Supply chains are critical to millions of organizations around the world. In some cases, 50% to 80% of a company’s costs can be directly linked to the supply chain.
In fact, one of the most common key performance
indicators (KPIs) across all companies within the industry is delivering products to the customer on time, and if there were an interruption, it would represent a failure within the process.
“… 70% of organizations surveyed indicated that they had experienced some type of disruption in their supply chain. Within that same group, 2% of those surveyed revealed that they had suffered a loss of more than $50 million due to such disruptions.”
Dun & Bradstreet experts often express surprise at the fact that many companies have little knowledge about which of their larger suppliers have risks and exposures from smaller suppliers. In short, they don’t know who supplies their suppliers.
Known as Tier N, these smaller entities branch out to several lower levels within the supply chain, and little is known about their risk exposures. In some cases, these organizations are shrouded in mystery compared to the transparency of larger suppliers.
This lack of visibility translates into vulnerability
Not knowing the depth of your supply chain leaves you at the mercy of unfortunate disruptions within normal situations that can end up costing tens of millions of dollars. However, gaining a deep understanding of your supply middle east mobile number list chain is harder than it seems. Data in your supply network is often fragmented, unreliable, and layered across multiple locations and business entities.
Even if you manage to create an accurate map of your supply chain, the data collected can become outdated very quickly.
Most global organizations are at risk of a disruption in their supply chain
So how serious are these disruptions? According to a 2016 BCI Supply Chain Resilience survey, 70% of organizations surveyed indicated they had experienced some form of supply chain disruption. Within that same group, 2% of those surveyed covid-19 Impact Index revealed they had suffered a loss of more than $50 million due to such disruptions.
Top 5 Causes of Supply Chain Disruption
- Unplanned IT and telecommunications outages.
- Loss of workers.
- Cyberattacks and data leaks
- Transmission network interruption.
- Failures in the subcontracting process
And where are these disruptions happening?
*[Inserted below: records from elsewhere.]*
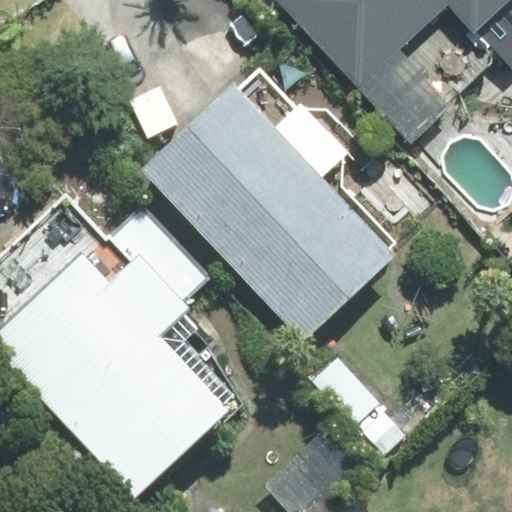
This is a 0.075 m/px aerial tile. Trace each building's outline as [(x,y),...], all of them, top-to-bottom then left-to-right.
[(266,0),(405,149),(442,114),(387,55),(432,13),(461,43),(507,0),(266,0)] [(333,160),(245,70),(129,182),(291,349),(381,261),(307,185),(333,160)] [(203,287),(138,215),(104,246),(58,196),(0,248),(0,379),(118,510),(242,398),(169,318),(203,287)] [(396,436),(328,361),(305,381),(373,457),(396,436)] [(317,511),(356,473),(316,434),(256,495),(273,511),(317,511)]
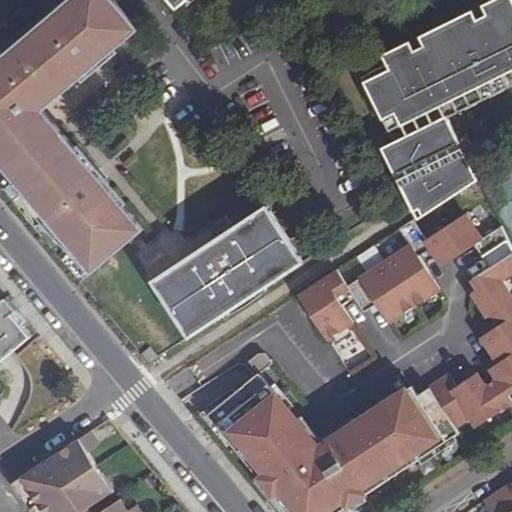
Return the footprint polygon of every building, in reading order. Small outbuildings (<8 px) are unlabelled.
[(113,0),(70,0),(0,58),(0,161),(24,191),(73,250),(73,249),(93,272),(143,230),(103,182),(94,189),(86,179),(95,172),(55,124),(47,130),(39,120),(34,119),(36,109),(43,110),(93,67),(82,55),(92,47),(103,59),(138,29),(113,0)] [(170,0),(177,8),(186,0),(170,0)] [(376,83),(368,87),(383,118),(395,112),(402,124),(440,105),(433,91),(424,96),(418,85),(428,80),(424,71),(435,66),(452,99),(477,87),(503,74),(486,40),(498,35),(511,61),(511,0),(493,0),(483,5),(487,14),(476,19),(472,11),(462,16),(465,21),(433,37),(431,31),(421,37),(424,45),(414,50),(410,42),(384,55),(391,69),(374,78),(376,83)] [(511,61),(498,35),(486,40),(503,74),(511,69),(511,61)] [(92,47),(82,55),(93,67),(103,59),(92,47)] [(433,91),(440,105),(452,99),(435,66),(424,71),(428,80),(433,91)] [(503,74),(477,87),(484,100),(509,87),(503,74)] [(428,80),(418,85),(424,96),(433,91),(428,80)] [(477,87),(452,99),(459,112),(484,100),(477,87)] [(43,110),(36,109),(34,119),(39,120),(47,130),(55,124),(43,110)] [(446,117),(441,120),(454,144),(459,141),(446,117)] [(441,120),(384,148),(396,173),(404,169),(408,177),(402,180),(404,183),(407,191),(428,180),(425,173),(419,162),(454,144),(441,120)] [(428,180),(407,191),(404,183),(402,184),(412,205),(418,218),(477,179),(472,167),(465,154),(425,173),(428,180)] [(95,172),(86,179),(94,189),(103,182),(95,172)] [(205,247),(154,281),(190,337),(304,262),(267,206),(216,240),(222,250),(211,257),(205,247)] [(327,511),(338,511),(460,433),(456,428),(471,417),(477,427),(511,403),(511,399),(509,395),(511,393),(511,293),(503,280),(511,274),(511,247),(502,227),(484,239),(467,213),(427,240),(416,223),(418,222),(416,218),(403,226),(414,243),(352,284),(340,267),(301,293),(330,337),(357,320),(347,305),(360,297),(371,314),(382,306),(392,321),(443,287),(422,255),(434,247),(445,265),(474,247),(489,272),(471,284),(477,294),(474,296),(489,319),(492,317),(500,328),(481,341),(498,367),(492,371),(497,378),(485,386),(476,374),(461,384),(453,372),(417,395),(411,386),(318,447),(260,375),(272,365),(262,354),(255,353),(237,369),(248,383),(208,415),(287,511),(301,511),(302,500),(312,500),(311,511),(322,511),(326,510),(327,511)] [(216,240),(205,247),(211,257),(222,250),(216,240)] [(0,363),(32,336),(13,313),(17,310),(7,297),(0,302),(0,363)] [(88,453),(101,445),(92,431),(21,477),(44,511),(82,511),(97,502),(114,491),(88,453)] [(44,511),(21,477),(12,483),(30,511),(44,511)] [(511,511),(511,484),(511,483),(498,492),(511,511)] [(511,511),(498,492),(484,501),(491,511),(511,511)] [(150,511),(143,499),(134,506),(126,495),(102,511),(100,511),(150,511)] [(302,500),(301,511),(311,511),(312,500),(302,500)] [(97,502),(82,511),(100,511),(102,511),(97,502)]
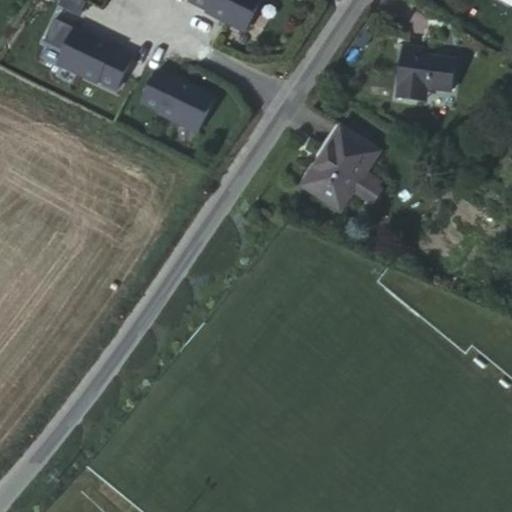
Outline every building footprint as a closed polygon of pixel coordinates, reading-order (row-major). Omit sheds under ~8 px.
[(62,0),(59,10),(77,17),(83,2),(76,0),(62,0)] [(245,30),(260,0),(194,0),(208,7),(207,10),(245,30)] [(100,78),(118,87),(133,55),(115,46),(116,44),(78,24),(61,61),(99,80),(100,78)] [(399,95),(420,98),(423,86),(428,86),(450,90),(455,60),(428,56),(429,50),(406,46),(399,95)] [(198,131),(216,95),(178,75),(176,78),(159,68),(144,100),(161,109),(160,111),(198,131)] [(340,208),(351,191),(362,176),(378,151),(342,129),(305,185),(340,208)] [(362,176),(351,191),(369,204),(376,193),(371,189),(375,183),(362,176)]
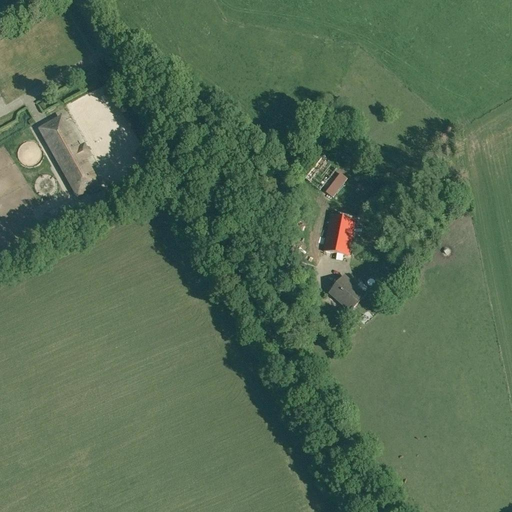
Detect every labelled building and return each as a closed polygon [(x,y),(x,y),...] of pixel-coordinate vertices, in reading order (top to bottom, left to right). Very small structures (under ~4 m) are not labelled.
[(61,117),(35,131),(73,203),(99,189),(85,162),(89,160),(82,147),(78,149),(61,117)] [(348,178),(320,158),(305,180),(332,200),(348,178)] [(355,221),(331,216),(325,252),(349,257),(355,221)] [(364,297),(344,278),(329,294),(350,312),(364,297)] [(341,497),(327,474),(314,481),(327,505),(341,497)]
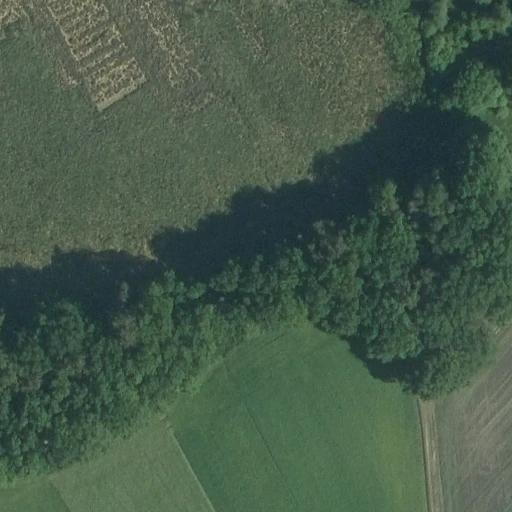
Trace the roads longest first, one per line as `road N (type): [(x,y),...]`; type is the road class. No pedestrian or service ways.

Mostly with Tier 1 direct suppliers, but nearly half are with Tier N suppliers, and many companies are not actively analyzing where exactly these disruptions are happening and why. Too many organizations take the blasé attitude of, “It’s happening at Tier 1? I don’t know anything about it. There’s not much that can be done.”
These companies must take a proactive stance to address these disruptions fans data and learn how to prevent their negative impacts on the entire organization. The three main issues we must consider when analyzing the sub-levels of the supply chain are:
The 3 points to consider when analyzing the sub-levels of the supply chain are:
- Sudden risk of changing regulations or natural hazards: This may manifest itself in the form of legislation passed in the country where your Tier N supplier is located. It may also be the case where your supplier resides in a high geographic risk region of the world. For example, the current global Covid-19 emergency has led to the temporary disruption of certain facilities around the world and all types of industries.
- Poor visibility: Tier N suppliers are difficult to identify. Some reside in unstable countries subject to the whims of changing governments or competing factions. You can adjust your supply chain if you know a specific Tier N supplier makes items in a country on the brink of civil war. 54% of executives admit their companies don’t look beyond Tier 1 (KPMG).